Colorado rejects appeal of HIV-positive man who said sex with 12-year-old was consensual
A unanimous Colorado Court of Appeals panel upheld the conviction of Anthony Dembry, an HIV-positive man, on charges of sexual assault and reckless endangerment for what he alleged was consensual sex with a 12-year-old boy in 1999.
The December 18 decision rejected, among other things, Dembry’s argument that the jury was tainted because one of the jurors had stated moral objections to homosexuality during the jury selection process.
According to the decision by Judge Daniel M. Taubman, Dembry was working as a “mentor” to foster children through a child protection agency, and the boy, identified in the opinion as A.R., was one of the children he was mentoring. According to the trial testimony, Dembry picked up A.R. from his foster parents’ home on February 15, 1999, took him to his own apartment, and had anal sex with him without using a condom. Later, A.R. reported the sexual activity and a physical exam showed that A.R. had rectal soreness and an anal tear.
The police obtained an arrest warrant for Dembry and a search warrant for his apartment. When they apprehended Dembry on February 17, he conceded having had sex with A.R. but insisted that A.R. had initiated the sexual activity. While Dembry was interviewed, police officers searching his apartment found HIV medication. They confronted Dembry with this evidence. He admitted he knew he was HIV-positive, and also stated under questioning that he had not used a condom with A.R.
Dembry was first charged with sexual assault on a child by one in a position of trust, and sexual assault on a child as a crime of violence. The prosecutor later amended the charges to add a count of attempted manslaughter, on the theory that Dembry was knowingly exposing A.R. to potential HIV infection.
Ultimately the jury convicted on the sexual assault counts, but went for the “lesser” count of reckless endangerment instead of attempted manslaughter. Taubman’s opinion does not reveal the length of prison term to which Dembry was sentenced.
On appeal, Dembry’s main argument had to do with an evidentiary ruling by the judge that led his defense counsel not to call Dembry’s sister as a character witness. The defendant had proposed having his sister testify that he would not have engaged in nonconsensual sex with the boy, as it would be out of character. At the prosecutor’s request, the trial judge, Thomas L. Kennedy, ruled that if Dembry’s sister testified, the prosecutor would be allowed to cross-examine using Dembry’s preliminary hearing testimony, in which he had admitted having sex with the boy and not using a condom.
But if neither Dembry nor his sister testified, the jury would never hear about the serious admissions the defendant had made in the preliminary hearing.
On appeal, Dembry argued that the judge’s ruling violated his constitutional rights to a fair trial, but the court of appeals disagreed, finding that one does not have a constitutionally-protected right to testify falsely, and that the preliminary hearing statement would be a relevant basis to challenge the credibility of the sister’s character testimony.
Dembry’s other main point on appeal was that one of the people who ended up on the jury had stated during the jury selection process that it might be difficult for him to judge the case fairly because his brother had experienced a sexual assault as a child, and he also indicated that he thought homosexuality was “wrong and unnatural.” The sexual assault had been committed by a female babysitter, and had occurred many years before, and the potential juror responded affirmatively that he could try to separate his feelings about that incident from this case.
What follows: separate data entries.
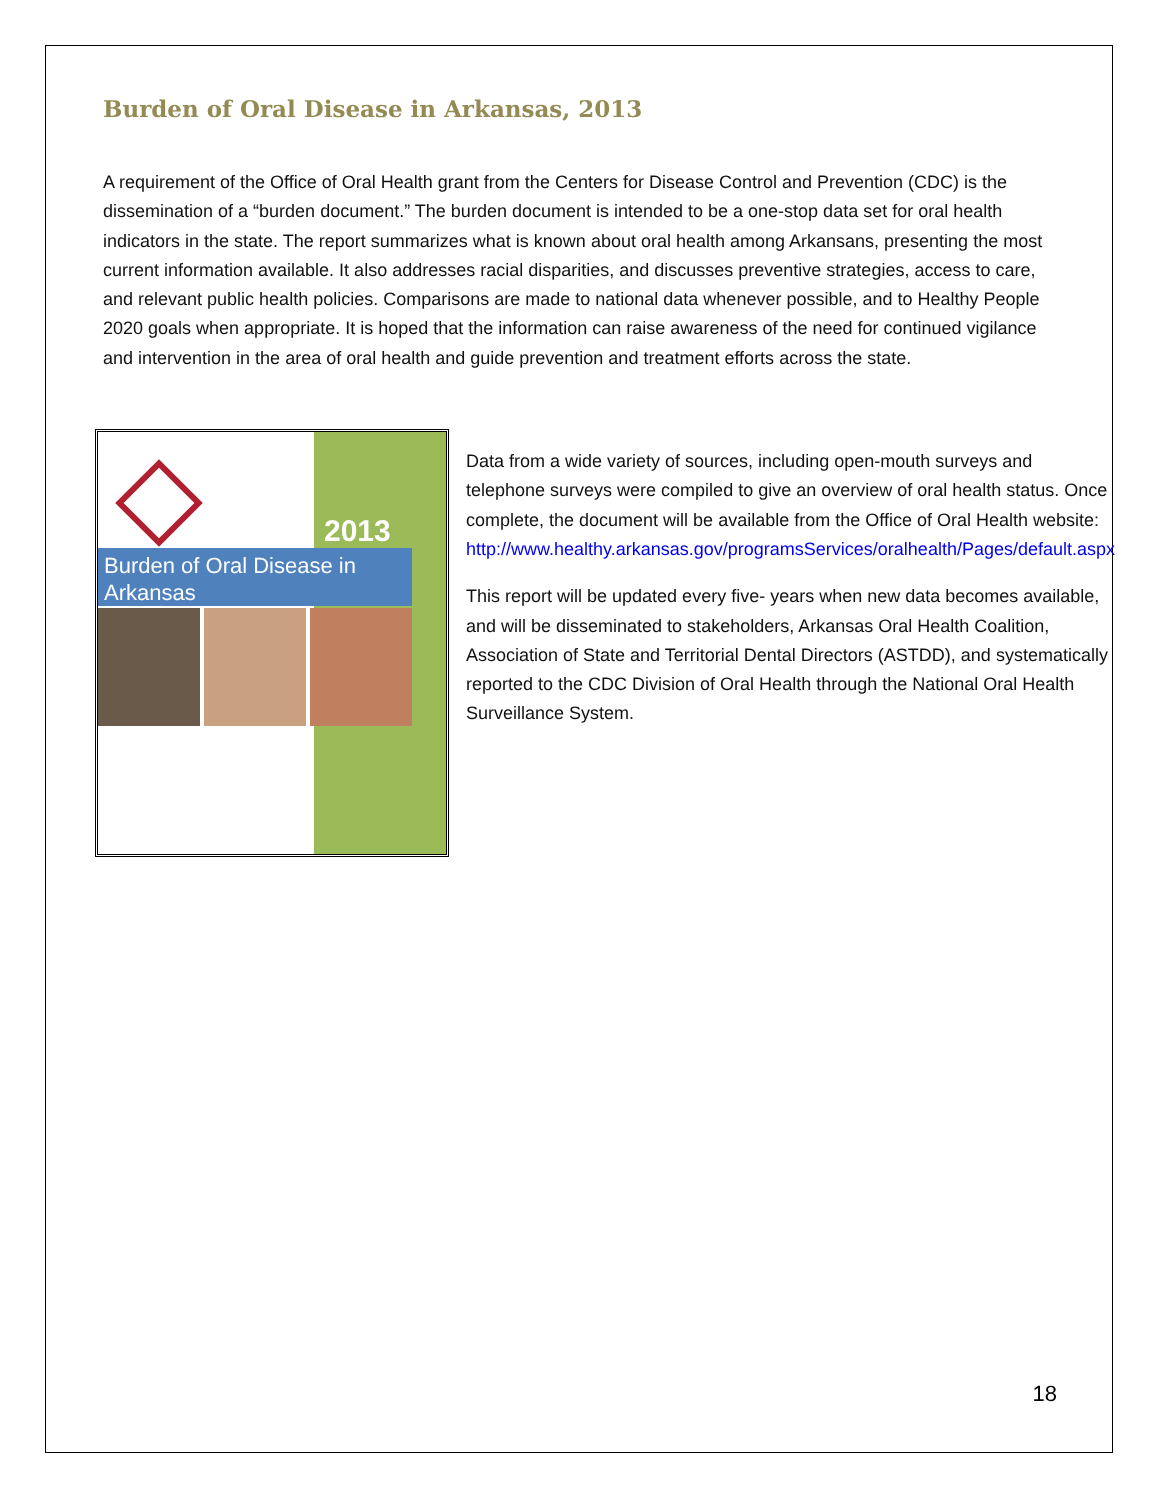Burden of Oral Disease in Arkansas, 2013
A requirement of the Office of Oral Health grant from the Centers for Disease Control and Prevention (CDC) is the dissemination of a “burden document.” The burden document is intended to be a one-stop data set for oral health indicators in the state. The report summarizes what is known about oral health among Arkansans, presenting the most current information available. It also addresses racial disparities, and discusses preventive strategies, access to care, and relevant public health policies. Comparisons are made to national data whenever possible, and to Healthy People 2020 goals when appropriate. It is hoped that the information can raise awareness of the need for continued vigilance and intervention in the area of oral health and guide prevention and treatment efforts across the state.
2013
Burden of Oral Disease in Arkansas
Data from a wide variety of sources, including open-mouth surveys and telephone surveys were compiled to give an overview of oral health status. Once complete, the document will be available from the Office of Oral Health website:
http://www.healthy.arkansas.gov/programsServices/oralhealth/Pages/default.aspx
This report will be updated every five- years when new data becomes available, and will be disseminated to stakeholders, Arkansas Oral Health Coalition, Association of State and Territorial Dental Directors (ASTDD), and systematically reported to the CDC Division of Oral Health through the National Oral Health Surveillance System.
18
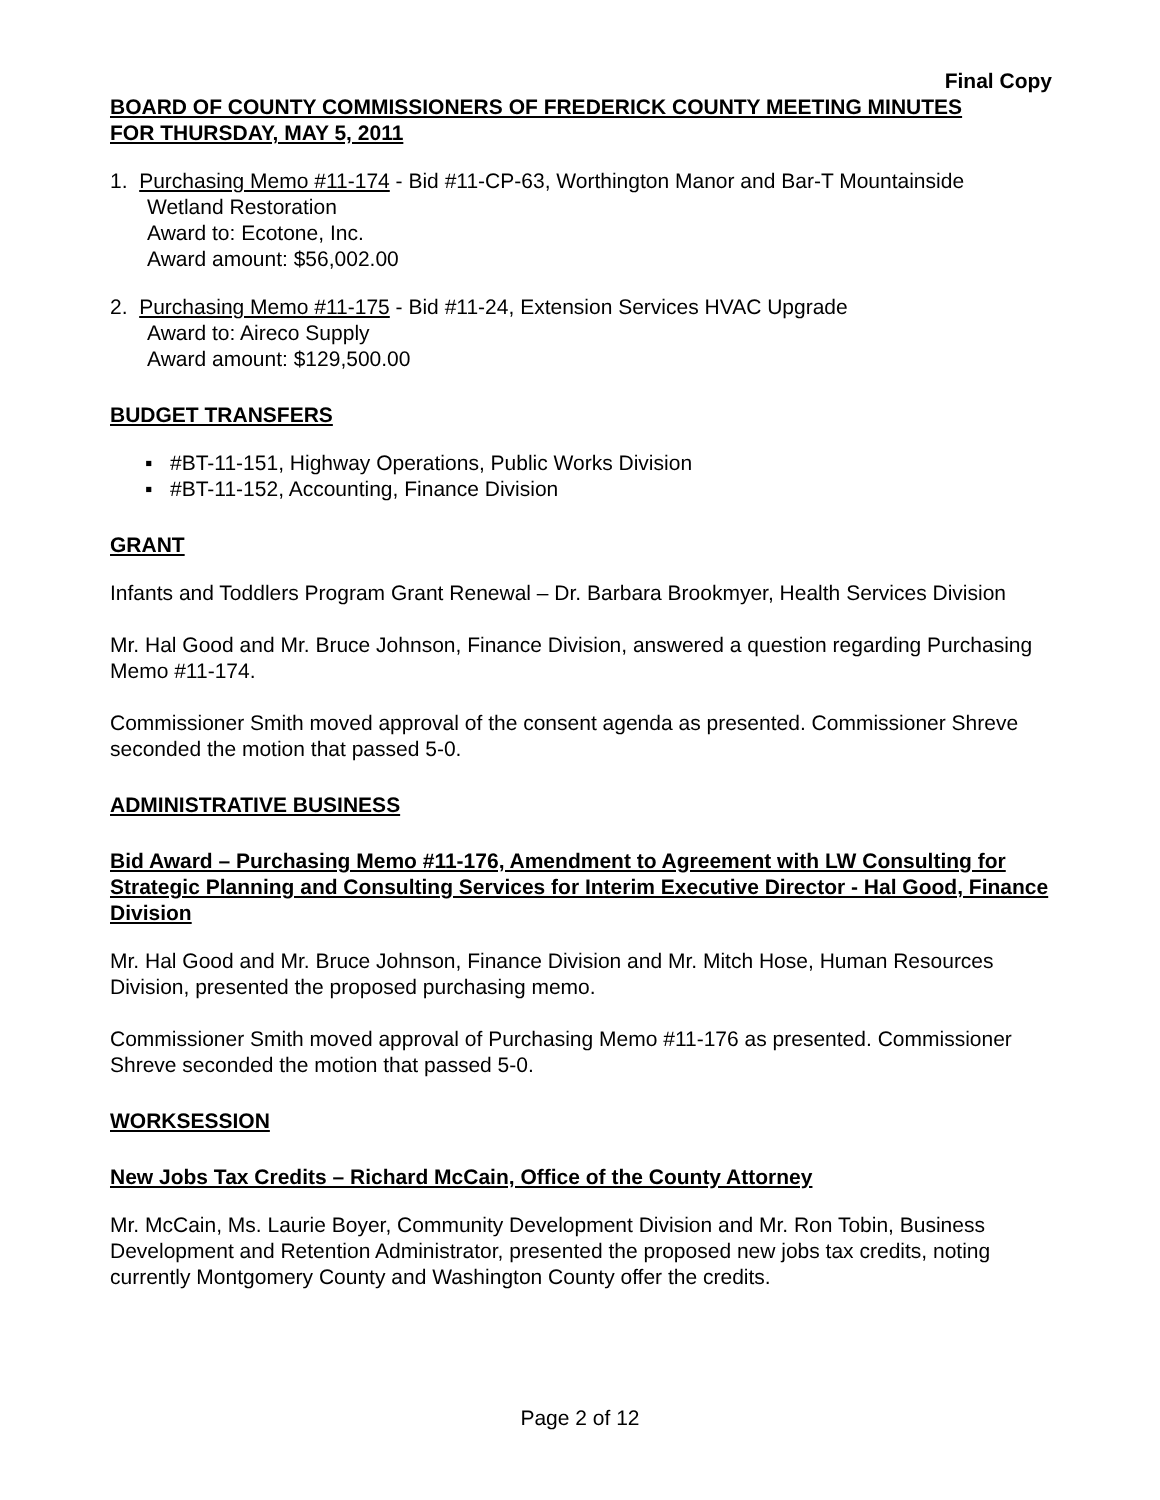Final Copy
BOARD OF COUNTY COMMISSIONERS OF FREDERICK COUNTY MEETING MINUTES
FOR THURSDAY, MAY 5, 2011
1. Purchasing Memo #11-174 - Bid #11-CP-63, Worthington Manor and Bar-T Mountainside
Wetland Restoration
Award to: Ecotone, Inc.
Award amount: $56,002.00
2. Purchasing Memo #11-175 - Bid #11-24, Extension Services HVAC Upgrade
Award to: Aireco Supply
Award amount: $129,500.00
BUDGET TRANSFERS
▪ #BT-11-151, Highway Operations, Public Works Division
▪ #BT-11-152, Accounting, Finance Division
GRANT
Infants and Toddlers Program Grant Renewal – Dr. Barbara Brookmyer, Health Services Division
Mr. Hal Good and Mr. Bruce Johnson, Finance Division, answered a question regarding Purchasing Memo #11-174.
Commissioner Smith moved approval of the consent agenda as presented. Commissioner Shreve seconded the motion that passed 5-0.
ADMINISTRATIVE BUSINESS
Bid Award – Purchasing Memo #11-176, Amendment to Agreement with LW Consulting for Strategic Planning and Consulting Services for Interim Executive Director - Hal Good, Finance Division
Mr. Hal Good and Mr. Bruce Johnson, Finance Division and Mr. Mitch Hose, Human Resources Division, presented the proposed purchasing memo.
Commissioner Smith moved approval of Purchasing Memo #11-176 as presented. Commissioner Shreve seconded the motion that passed 5-0.
WORKSESSION
New Jobs Tax Credits – Richard McCain, Office of the County Attorney
Mr. McCain, Ms. Laurie Boyer, Community Development Division and Mr. Ron Tobin, Business Development and Retention Administrator, presented the proposed new jobs tax credits, noting currently Montgomery County and Washington County offer the credits.
Page 2 of 12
On the homosexuality point, the juror insisted that his “philosophical beliefs” would not prevent him from judging this case based on the evidence, and that he understood that “the mere fact that one is homosexual does not bear on whether that person is a pedophile.” On this basis, the trial judge let the man sit on the jury.
The court of appeals had no problem with this, finding that it was within the discretion of the trial judge to find these answers satisfactory and allow the juror to sit on the case.
The court of appeals also upheld the trial judge’s decision to reject Dembry’s motion to have a separate trial on the attempted manslaughter claim. Dembry had argued that his HIV status and the business about the condom was not relevant to the sexual assault charges, so severing was necessary to avoid prejudicing his trial on that charge when the jury heard evidence about his HIV status in relation to the manslaughter charge.
But the court of appeals felt that this ruling was discretionary with the trial judge, and since all the charges related back to the same incident, it was appropriate to include them in the one trial.
Dembry also protested the trial judge’s refusal to allow his attorney to question A.R. about his past sexual history, since Dembry claimed A.R. had been sexually active with men in the past, but the court upheld use of the “rape shield law” in this instance to protect A.R. from such inquiries.